Some people keep it in a bowl. Others make a pile on the dining room table. Still others toss it right into the garbage can.
“It’s wild,” said Elisabeth Null, a Democrat from Silver Spring who said her stack of literature from candidates for state and local office has reached five inches tall — and grows just about every time the mail is delivered. “Some people I know get very angry.”
A new term-limits law and the county’s public campaign-financing system, in use for the first time this election, have combined to produce a banner year for candidates in largely blue Montgomery, where the Democratic primary will probably determine the winner of most races in November.
Six Democrats are seeking to replace County Executive Isiah Leggett (D), while 33 Democrats have filed to run for four at-large seats on the council — all with their own campaign literature. Some district council races have multiple candidates, too — there are eight Democratic hopefuls for the District 1 seat alone.
Races for state lawmakers, Congress and a crowded gubernatorial primary, not to mention judges, sheriff and the clerk of the circuit court, add up to a seemingly endless list of candidates jockeying for time before voters’ eyes.
“Super Dems” — those who have voted religiously in past elections and so are thought to be most likely to cast a ballot in June — often are especially targeted for campaign mailings.
“There’s an overload that makes it very hard to make an informed judgment,” said Null, 75, who has voted in Montgomery elections since 1996. “What happens when you get so many of them, you wind up liking or not liking people on the basis of how well-written their little page is.”
She said she saves all of the material for her partner to read, too, before they both go to the polls on Election Day.
“This is waiting for him,” Null said of the roughly 200 postcards, brochures and other mailings piled on a chair. “He hasn’t looked at it yet, and it gets more and more daunting for him.”
Tony Avirgan, 73, of Silver Spring — a Montgomery voter since 1991 — said he estimates his stack of campaign mailings to be about eight inches high by now.
“It seems like there’s much more paper this year than in previous years,” said Avirgan, a Democrat who runs a catering business from his home. “Eight to 10 pieces of mail a day. It seems like an awful lot of trees.”
He said he has been tossing all the brochures and fliers into a large bowl — but he still reads what’s sent to him, even after voting early on Saturday.
“I’m interested in politics,” he said. “I want to see what other people are saying.”
Democrat Anne Cross, 70, lets out an exasperated sigh when she thinks about her daily voyage to get the mail — she’s been on the receiving end of 10 to 15 pieces of campaign literature some days at her Kensington home.
After trying to decide whom to vote for and getting “totally lost with all the stuff,” she made an ersatz filing system for herself that involves tucking mailings into folders, which themselves are made from candidate mailings.
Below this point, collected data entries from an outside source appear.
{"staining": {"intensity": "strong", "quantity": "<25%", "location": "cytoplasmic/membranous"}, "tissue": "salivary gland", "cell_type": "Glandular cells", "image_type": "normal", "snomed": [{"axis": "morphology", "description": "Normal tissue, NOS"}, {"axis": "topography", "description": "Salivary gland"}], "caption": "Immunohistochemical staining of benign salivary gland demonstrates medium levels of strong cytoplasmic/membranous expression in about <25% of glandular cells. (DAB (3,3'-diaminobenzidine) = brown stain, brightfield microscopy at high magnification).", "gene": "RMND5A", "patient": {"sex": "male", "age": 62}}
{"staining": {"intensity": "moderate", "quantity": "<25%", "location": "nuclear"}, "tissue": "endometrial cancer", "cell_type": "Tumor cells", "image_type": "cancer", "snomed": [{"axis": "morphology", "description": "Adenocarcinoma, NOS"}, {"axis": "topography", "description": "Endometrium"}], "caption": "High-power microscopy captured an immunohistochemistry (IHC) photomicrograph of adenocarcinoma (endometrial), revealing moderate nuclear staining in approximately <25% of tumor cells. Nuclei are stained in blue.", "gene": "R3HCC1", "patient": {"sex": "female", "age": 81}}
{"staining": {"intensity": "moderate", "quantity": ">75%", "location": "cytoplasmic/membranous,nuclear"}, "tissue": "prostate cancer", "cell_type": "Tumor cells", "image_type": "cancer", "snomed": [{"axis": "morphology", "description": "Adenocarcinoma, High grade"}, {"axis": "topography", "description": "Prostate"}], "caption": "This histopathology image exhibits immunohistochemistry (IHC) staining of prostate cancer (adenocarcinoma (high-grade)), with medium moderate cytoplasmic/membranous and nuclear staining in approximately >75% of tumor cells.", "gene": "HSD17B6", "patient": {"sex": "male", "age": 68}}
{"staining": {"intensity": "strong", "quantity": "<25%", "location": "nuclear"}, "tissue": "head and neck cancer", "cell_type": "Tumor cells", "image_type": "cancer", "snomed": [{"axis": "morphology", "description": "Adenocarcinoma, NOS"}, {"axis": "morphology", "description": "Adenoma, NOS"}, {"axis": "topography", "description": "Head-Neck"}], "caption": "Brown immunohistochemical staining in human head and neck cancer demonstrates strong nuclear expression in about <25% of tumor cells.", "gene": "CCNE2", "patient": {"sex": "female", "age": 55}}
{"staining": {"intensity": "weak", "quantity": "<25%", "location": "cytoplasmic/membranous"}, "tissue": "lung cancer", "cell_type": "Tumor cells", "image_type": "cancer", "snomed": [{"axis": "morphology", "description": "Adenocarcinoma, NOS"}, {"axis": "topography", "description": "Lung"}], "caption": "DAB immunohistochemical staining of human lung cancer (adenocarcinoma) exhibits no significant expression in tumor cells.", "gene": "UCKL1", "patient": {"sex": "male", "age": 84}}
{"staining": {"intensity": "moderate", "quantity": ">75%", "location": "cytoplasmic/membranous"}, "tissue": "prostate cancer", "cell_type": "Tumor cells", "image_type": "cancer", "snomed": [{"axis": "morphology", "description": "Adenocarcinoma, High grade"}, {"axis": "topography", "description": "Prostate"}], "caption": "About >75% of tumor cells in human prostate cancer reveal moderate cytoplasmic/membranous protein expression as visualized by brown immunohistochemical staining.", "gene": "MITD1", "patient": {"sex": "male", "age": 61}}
While Cross read everything that was sent to her, “I don’t find it all that useful, frankly,” she said. “It tends to be rather superficial. Everybody’s going to sort of do the same things, everybody talks about funding schools and keeping the jobs. It doesn’t tell you who’s going to be effective really.”
She voted Monday during early voting, which ends Thursday, but “it keeps coming,” she said. “I don’t know when it’s going to quit.”